RECORDS PROVIDED |

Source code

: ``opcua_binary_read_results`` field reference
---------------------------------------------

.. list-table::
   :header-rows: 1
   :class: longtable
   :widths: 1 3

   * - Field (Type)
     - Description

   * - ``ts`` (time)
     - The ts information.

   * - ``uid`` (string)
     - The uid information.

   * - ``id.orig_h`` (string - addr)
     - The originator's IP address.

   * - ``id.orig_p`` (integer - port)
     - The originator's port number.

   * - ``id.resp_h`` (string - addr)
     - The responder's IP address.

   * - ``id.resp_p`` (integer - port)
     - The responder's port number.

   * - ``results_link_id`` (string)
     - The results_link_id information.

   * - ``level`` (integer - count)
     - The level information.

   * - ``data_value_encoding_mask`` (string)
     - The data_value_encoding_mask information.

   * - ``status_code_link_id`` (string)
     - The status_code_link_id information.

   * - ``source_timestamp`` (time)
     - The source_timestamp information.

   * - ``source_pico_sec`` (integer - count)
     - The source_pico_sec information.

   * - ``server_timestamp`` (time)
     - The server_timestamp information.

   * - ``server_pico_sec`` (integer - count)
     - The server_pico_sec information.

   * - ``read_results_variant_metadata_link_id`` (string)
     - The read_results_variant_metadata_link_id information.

EXERCISE DETAILS | From the records above, return each line that has the string "count".

REPLY TO THE TASK |
   * - ``level`` (integer - count)
   * - ``source_pico_sec`` (integer - count)
   * - ``server_pico_sec`` (integer - count)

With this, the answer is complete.